▶ [YOUR TASK]: Reproduce the lines from the one holding "Since almost all" to the end of the entries. Include both ends and change nothing.

▶ [Stored items]:
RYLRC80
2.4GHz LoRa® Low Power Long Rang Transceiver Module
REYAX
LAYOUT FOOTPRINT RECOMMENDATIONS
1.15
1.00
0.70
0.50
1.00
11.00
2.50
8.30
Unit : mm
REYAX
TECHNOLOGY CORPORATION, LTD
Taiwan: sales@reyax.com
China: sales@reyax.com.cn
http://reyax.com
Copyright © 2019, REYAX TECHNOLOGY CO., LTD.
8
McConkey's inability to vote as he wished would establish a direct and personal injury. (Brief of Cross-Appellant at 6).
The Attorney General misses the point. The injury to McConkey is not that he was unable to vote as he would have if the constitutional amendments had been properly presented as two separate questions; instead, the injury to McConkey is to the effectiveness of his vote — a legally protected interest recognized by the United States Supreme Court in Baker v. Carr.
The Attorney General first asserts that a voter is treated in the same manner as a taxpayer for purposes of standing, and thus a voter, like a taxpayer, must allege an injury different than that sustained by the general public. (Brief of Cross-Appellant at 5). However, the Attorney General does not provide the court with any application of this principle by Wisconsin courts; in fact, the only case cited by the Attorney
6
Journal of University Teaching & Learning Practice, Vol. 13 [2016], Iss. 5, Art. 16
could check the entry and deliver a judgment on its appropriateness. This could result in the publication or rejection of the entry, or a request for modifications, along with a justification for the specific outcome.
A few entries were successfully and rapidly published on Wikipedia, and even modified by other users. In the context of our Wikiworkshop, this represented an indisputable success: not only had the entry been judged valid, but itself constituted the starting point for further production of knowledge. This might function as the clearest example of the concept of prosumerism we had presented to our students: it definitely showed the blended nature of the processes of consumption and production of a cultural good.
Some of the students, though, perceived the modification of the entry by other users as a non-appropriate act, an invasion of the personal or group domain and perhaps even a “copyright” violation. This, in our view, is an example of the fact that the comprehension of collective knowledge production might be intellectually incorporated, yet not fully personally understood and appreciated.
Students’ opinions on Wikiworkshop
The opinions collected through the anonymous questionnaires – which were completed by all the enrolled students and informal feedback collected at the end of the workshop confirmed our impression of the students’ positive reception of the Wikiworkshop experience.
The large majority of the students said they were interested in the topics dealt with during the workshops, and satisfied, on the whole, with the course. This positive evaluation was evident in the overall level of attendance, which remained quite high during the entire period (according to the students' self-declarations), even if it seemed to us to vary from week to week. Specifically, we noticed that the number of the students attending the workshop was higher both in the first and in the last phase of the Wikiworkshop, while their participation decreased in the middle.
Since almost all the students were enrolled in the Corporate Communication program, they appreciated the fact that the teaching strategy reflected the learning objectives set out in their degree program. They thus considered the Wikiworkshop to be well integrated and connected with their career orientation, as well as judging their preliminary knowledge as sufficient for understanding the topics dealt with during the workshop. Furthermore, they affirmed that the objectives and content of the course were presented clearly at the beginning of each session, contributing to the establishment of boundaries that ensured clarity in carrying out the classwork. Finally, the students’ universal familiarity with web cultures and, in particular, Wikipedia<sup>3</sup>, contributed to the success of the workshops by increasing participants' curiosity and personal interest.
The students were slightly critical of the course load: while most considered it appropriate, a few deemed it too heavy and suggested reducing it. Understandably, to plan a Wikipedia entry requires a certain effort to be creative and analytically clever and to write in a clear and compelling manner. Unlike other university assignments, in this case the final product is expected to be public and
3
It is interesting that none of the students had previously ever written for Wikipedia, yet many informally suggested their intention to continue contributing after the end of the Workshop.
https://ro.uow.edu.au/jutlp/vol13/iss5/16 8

▶ [TASK SOLUTION]:
Since almost all the students were enrolled in the Corporate Communication program, they appreciated the fact that the teaching strategy reflected the learning objectives set out in their degree program. They thus considered the Wikiworkshop to be well integrated and connected with their career orientation, as well as judging their preliminary knowledge as sufficient for understanding the topics dealt with during the workshop. Furthermore, they affirmed that the objectives and content of the course were presented clearly at the beginning of each session, contributing to the establishment of boundaries that ensured clarity in carrying out the classwork. Finally, the students’ universal familiarity with web cultures and, in particular, Wikipedia<sup>3</sup>, contributed to the success of the workshops by increasing participants' curiosity and personal interest.
The students were slightly critical of the course load: while most considered it appropriate, a few deemed it too heavy and suggested reducing it. Understandably, to plan a Wikipedia entry requires a certain effort to be creative and analytically clever and to write in a clear and compelling manner. Unlike other university assignments, in this case the final product is expected to be public and
3
It is interesting that none of the students had previously ever written for Wikipedia, yet many informally suggested their intention to continue contributing after the end of the Workshop.
https://ro.uow.edu.au/jutlp/vol13/iss5/16 8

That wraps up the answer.